For this reason, the Panel concludes that the Complainant has proven that the disputed domain name is identical or confusingly similar to the Complainant’s trademark.
B. Rights or Legitimate Interests
Paragraph 4(c) of the Policy provides a list of circumstances any of which is sufficient to demonstrate that the Respondent has rights or legitimate interests in the disputed domain name:
(i) before any notice to the Respondent of the dispute, the Respondent’s use of, or demonstrable preparations to use, the disputed domain name or a name corresponding to the disputed domain name in connection with a bona fide offering of goods or services; or
(ii) the Respondent (as an individual, business, or other organization) has been commonly known by the disputed domain name, even if you have acquired no trademark or service mark rights; or
(iii) the Respondent is making a legitimate noncommercial or fair use of the disputed domain name, without intent for commercial gain to misleadingly divert consumers or to tarnish the trademark or service mark at issue.
There is no evidence of the existence of any of those rights or legitimate interests. The Complainant has not authorized, licensed, or permitted the Respondent to register or use the domain name or to use the trademark. The Complainant has prior rights in the trademark, which precede the Respondent's registration of the disputed domain name by more than a century. The Complainant has therefore established a prima facie case that the Respondent has no rights or legitimate interests in the disputed domain name and has thereby shifted the burden to the Respondent to produce evidence to rebut this presumption.
The Respondent has failed to show that it has acquired any trademark rights in respect of the disputed domain name or that the disputed domain name is used in connection with a bona fide offering of goods or services.
Therefore, the Panel finds that the Complainant has satisfied the second requirement of paragraph 4(a) of the Policy.
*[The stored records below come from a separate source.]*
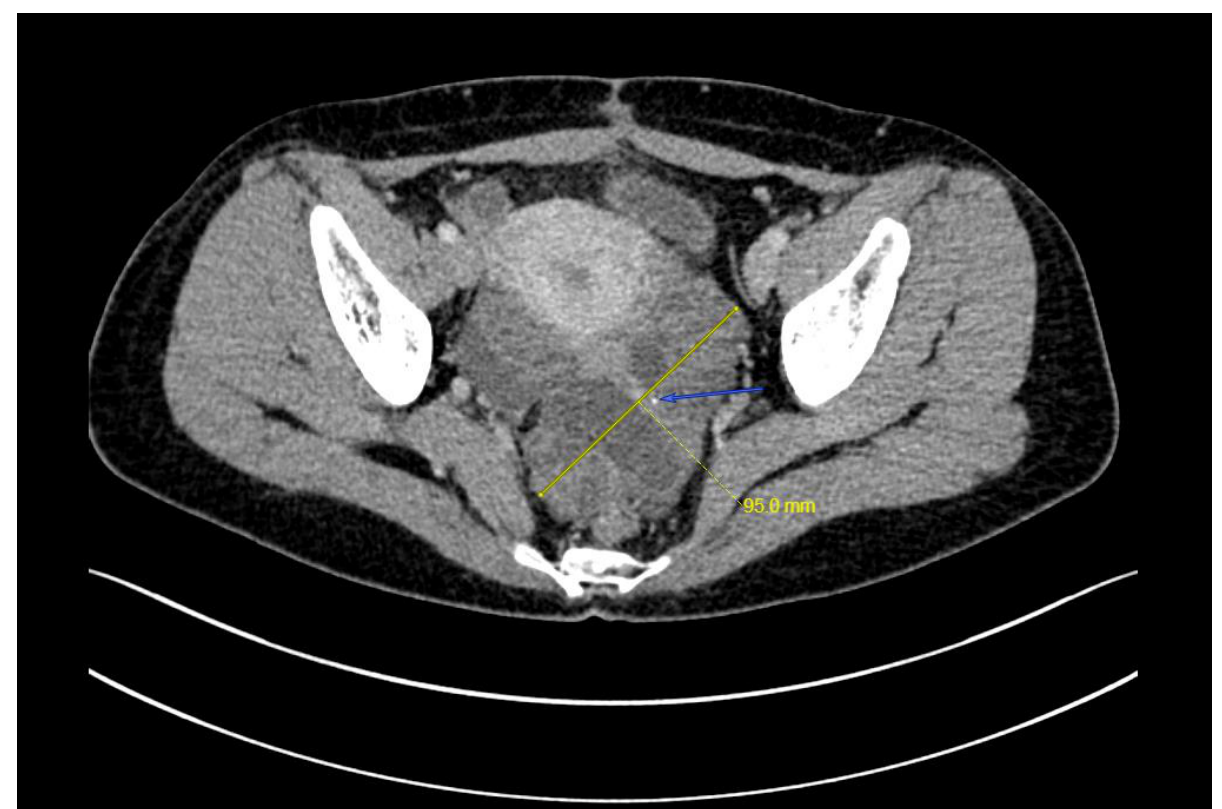
Figure 3. A 9.5 × 6.2 cm mass was noted left posterior of the uterus with an enhancement of solid component but not cystic component, no enlarged retroperitoneal lymph node was noted (arrow,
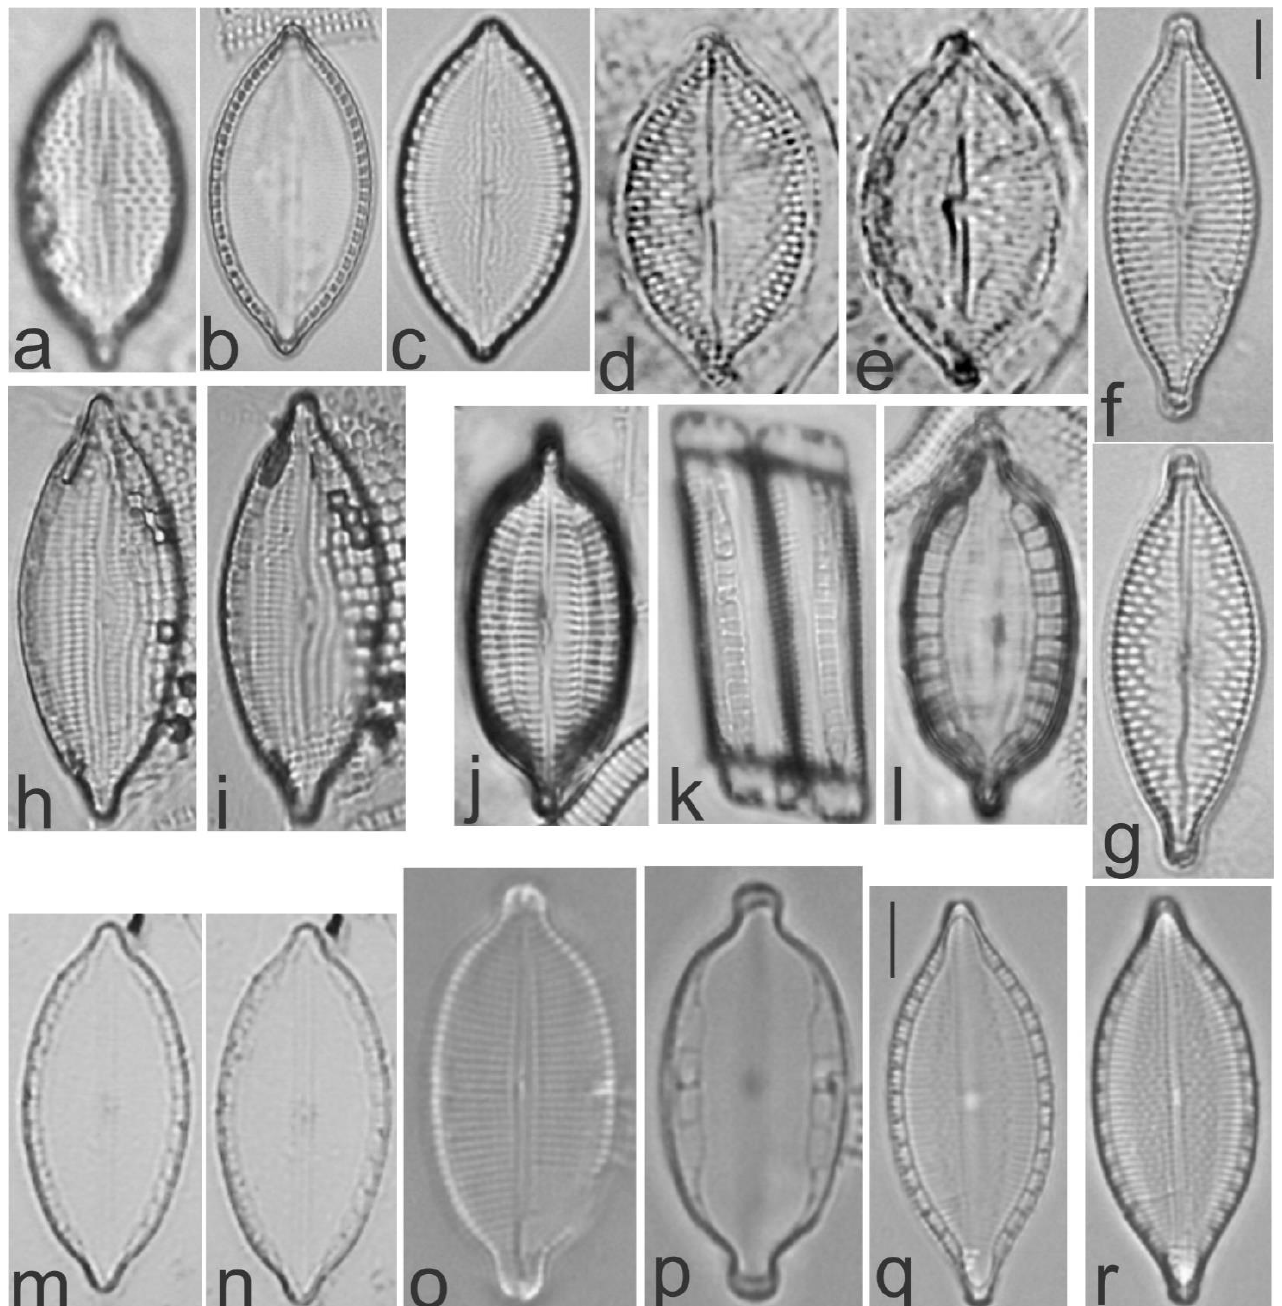
Figure 18. ( a ) Mastogloia sp. 1; ( b , c ) M . cannii ; ( d , e ) Mastogloia cf. latericia ; ( f , g ) Mastogloia punctifera ; ( h , i ) M . subaffirmata ; ( j – l ) M. corsicana ; ( m , n ) M. delicatissima ; ( o , p ) Mastogloia acutiuscula var. elliptica ; ( q , r ) M. jelinecki. Scale bars = 5 μm.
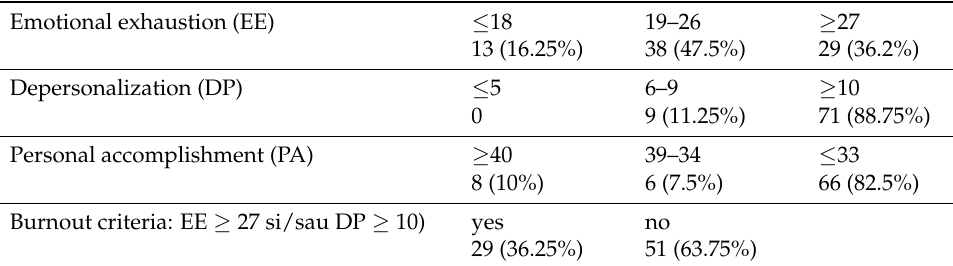
Table 2. MBI-HSS scores; Nurses N =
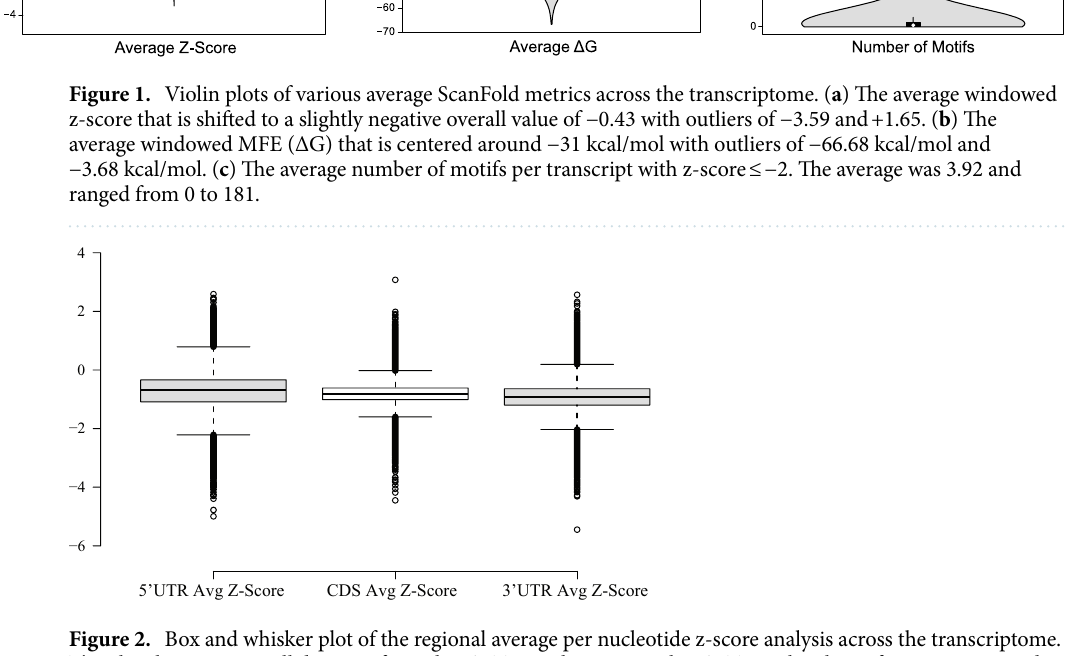
Figure 2. Box and whisker plot of the regional average per nucleotide z-score analysis across the transcriptome. The plot shows an overall decrease from the 5 ′ UTR, to the CDS, to the 3 ′ UTR with values of −0.71, −0.82, and −0.92,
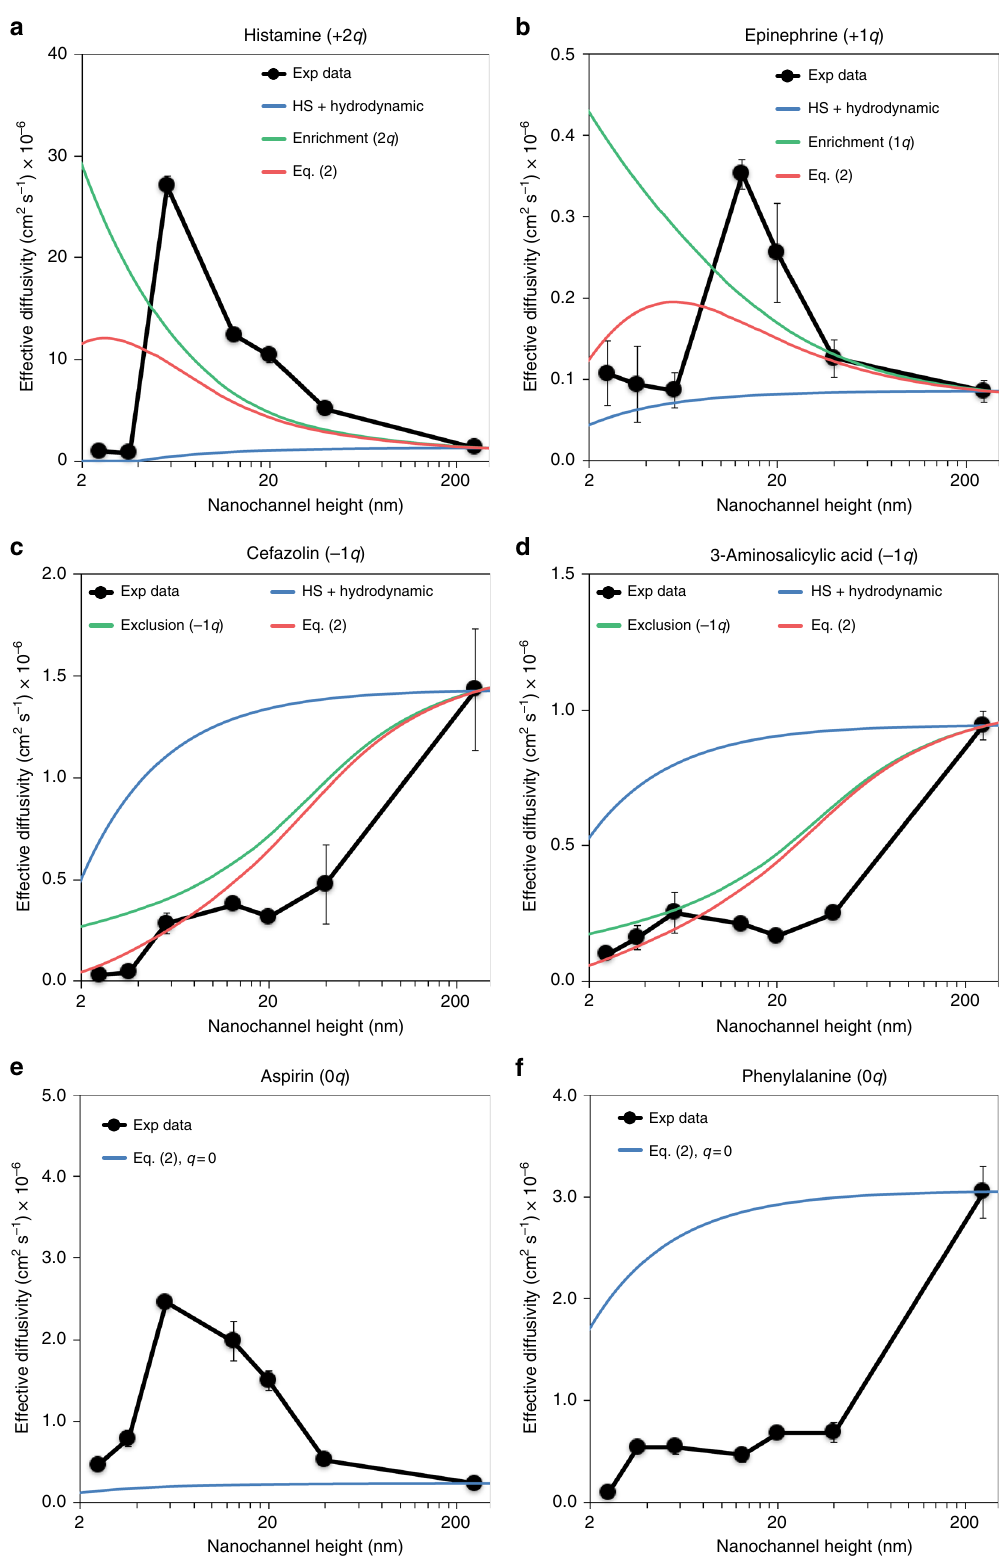
Fig. 3 Effective diffusivity calculated for each analyte and corresponding theoretical prediction based on Eq. (2). Effective diffusivity for positive ( a , b ), negative ( c , d ), and neutral ( e , f ) molecules. The experimental data (black solid circles) are compared in a – d with Eq. (2) including only hard-sphere (HS) and hydrodynamics effects (blue solid lines), only exclusion or enrichment effects (green solid lines), and the full Eq. (2) (red solid line). The green line is computed from Eq. (2) with r s = 0 and K = 1, corresponding to neglecting HS and hydrodynamic interactions. e , f show diffusivity data for two neutral species. As in the previous panels, blue solid lines are computed from Eq. (2) with q = 0. Each of the data points denotes the average of three individual replicates, error bars are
C. Registered and Used in Bad Faith
The Complainant must prove both that the disputed domain name was registered in bad faith and that it is being used in bad faith.
The Complainant's allegations with regard to the Respondent's registration and use of the disputed domain name in bad faith have been considered by the Panel. These allegations have not been contested by the Respondent because of its default.
The Complainant has provided substantial evidence demonstrating that its GOYARD mark is widely known in connection with luxury handbags and luggage. See Goyard St-Honore v. WhoisGuard, WhoisGuard Protected, Brucef Lee, WIPO Case No. D2011-1837.
The GOYARD trademark has been in use since 1853 and is registered in numerous countries around the world, including in the Respondent’s jurisdiction, China.
Thus, it is clear to the Panel that the Respondent was fully aware of the Complainant and its GOYARD trademark when it selected the disputed domain name.
The disputed domain name selected by the Respondent contains the Complainant’s trademark in its entirety.
Its content seems to be an online store for buying handbags. The disputed domain name forwards the Internet user to the domain name <goyard-totes.com>. This is being used to display a website which reproduces the GOYARD trademark and purports to offer different Goyard-branded merchandise for sale.
In the view of the Panel, the Respondent is clearly attempting to divert Internet traffic intended for the Complainant’s website to its own website for commercial gain by creating a likelihood of confusion as to the source or sponsorship of the Respondent’s site and products. Such use constitutes bad faith under paragraph 4(b)(iv) of the Policy.
The Panel therefore finds that the disputed domain name was registered in bad faith and is being used in bad faith.
For the foregoing reasons, in accordance with paragraphs 4(i) of the Policy and 15 of the Rules, the Panel orders that the disputed domain name <goyard.com.co> be transferred to the Complainant.